The Boston Phoenix
November 18 - 25, 1999

[Dance Reviews]

| reviews & features | dance performance | dance participatory | hot links |

Space chats

Meredith Monk's Magic Frequencies

by Marcia B. Siegel

Magic Frequencies Meredith Monk calls her latest work a science-fiction chamber opera, but Magic Frequencies has more dance in it -- and probably less singing -- than any Monk piece in a long time. Co-produced by Monk's House Foundation and the Dance '98 festival in Munich, the work had its American premiere earlier this month at the Joyce Theater in New York. Compared with the intergalactic scope of Monk's ideas, transatlantic collaboration must have been a cinch.

In Magic Frequencies, aliens have landed on earth and have started to learn earthly customs. Or have they? It could be that the earthlings are learning to live in space society. Or maybe the two peoples have already exchanged places and taken on each other's behaviors. Which would mean we'd have to wonder about every stranger and clumsy dolt we know -- did they just get off a train or a UFO? Or are we all astral bodies together on the Internet?

Monk suggests all this in a series of spacy scenes, projections, and musical interludes that are populated by the same six actor-singer-dancers and two musicians. There's a sort of progression, but Monk isn't concerned with stories so much as with the identities of five people from different worlds who meet and become sociable despite their differences. On one side of the stage a lab-coated astronomer (Coco Pekelis) fiddles with dials and charts and kills time waiting for data. On the other side Allison Sniffin and John Hollenbeck play a variety of offbeat accompaniments on keyboards, drums, theremin. So the interplanetary encounters are framed, you might say, by Science and Art.

§ Records for processing
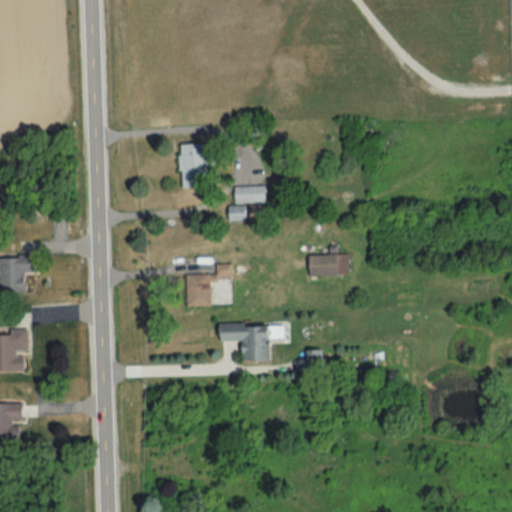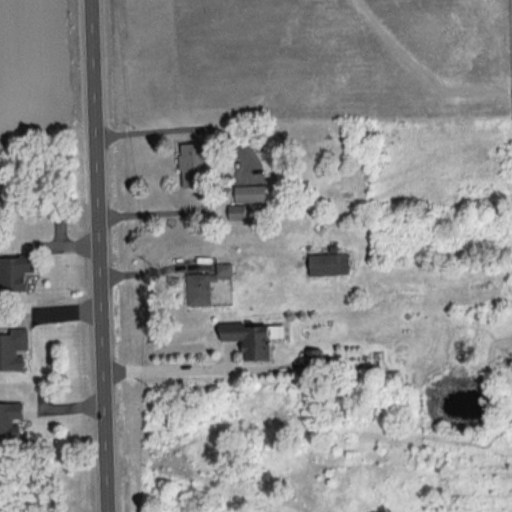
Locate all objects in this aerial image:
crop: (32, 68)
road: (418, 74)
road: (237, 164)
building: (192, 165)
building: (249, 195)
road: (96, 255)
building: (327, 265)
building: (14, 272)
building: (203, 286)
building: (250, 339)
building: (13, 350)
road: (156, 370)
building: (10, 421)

--

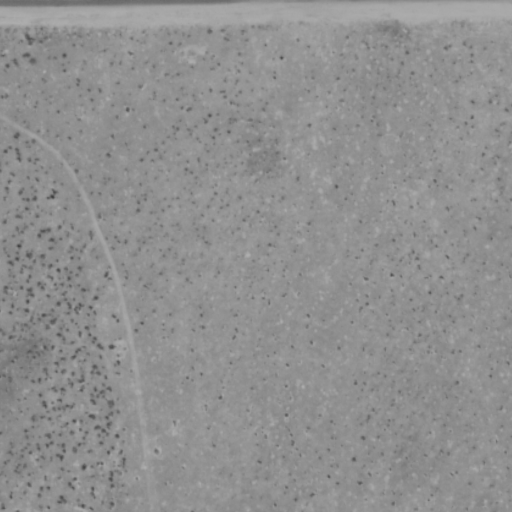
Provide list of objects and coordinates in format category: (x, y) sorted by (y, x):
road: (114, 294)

§ What you need to do
- A) In the records, output the lines from the one containing "Provide list of" up to and including the one containing "road: (114, 294)" as a JSON list of strings, one string per line.
- B) Write what comes next in the review of Meredith Monk's Magic Frequencies, picking up after its final sentence.
The text and the records were taken from unrelated sources.

§ Answers for the tasks
- A)
[
  "Provide list of objects and coordinates in format category: (x, y) sorted by (y, x):",
  "road: (114, 294)"
]

- B)
At first the angular silhouettes we see aren't even certain to be people. Clumps of geometric shapes move through an indeterminate zone that's neither earth nor solar system. Then a table and chairs are brought out and Monk sits down to a meal with Ching Gonzalez. They carry on an animated conversation in wordless tones and gestures, interrupting and responding to each other the way people do when they know each other very well. They're so engrossed in their tête-à-tête that they don't notice some blurry forms gliding past in the distance.

Heads peek out from behind three big lucite screens and stare curiously at Monk and Gonzalez. Then three figures (Lanny Harrison, Katie Geissinger, and Theo Bleckmann) cautiously advance till they're standing next to the dinner table. They inspect the diners, the silverware, the salt shaker, like explorers investigating exotic plants. Then they make themselves at home. They sit down at the table on stools conveniently built into their costumes. They help themselves to ears of corn from a platter and imitate what Monk and Gonzalez are doing. Once all of the five are chomping heartily, they sing a convivial, still wordless five-part chorus. After dinner the aliens lead Monk and Gonzalez off to their lucite cloudland.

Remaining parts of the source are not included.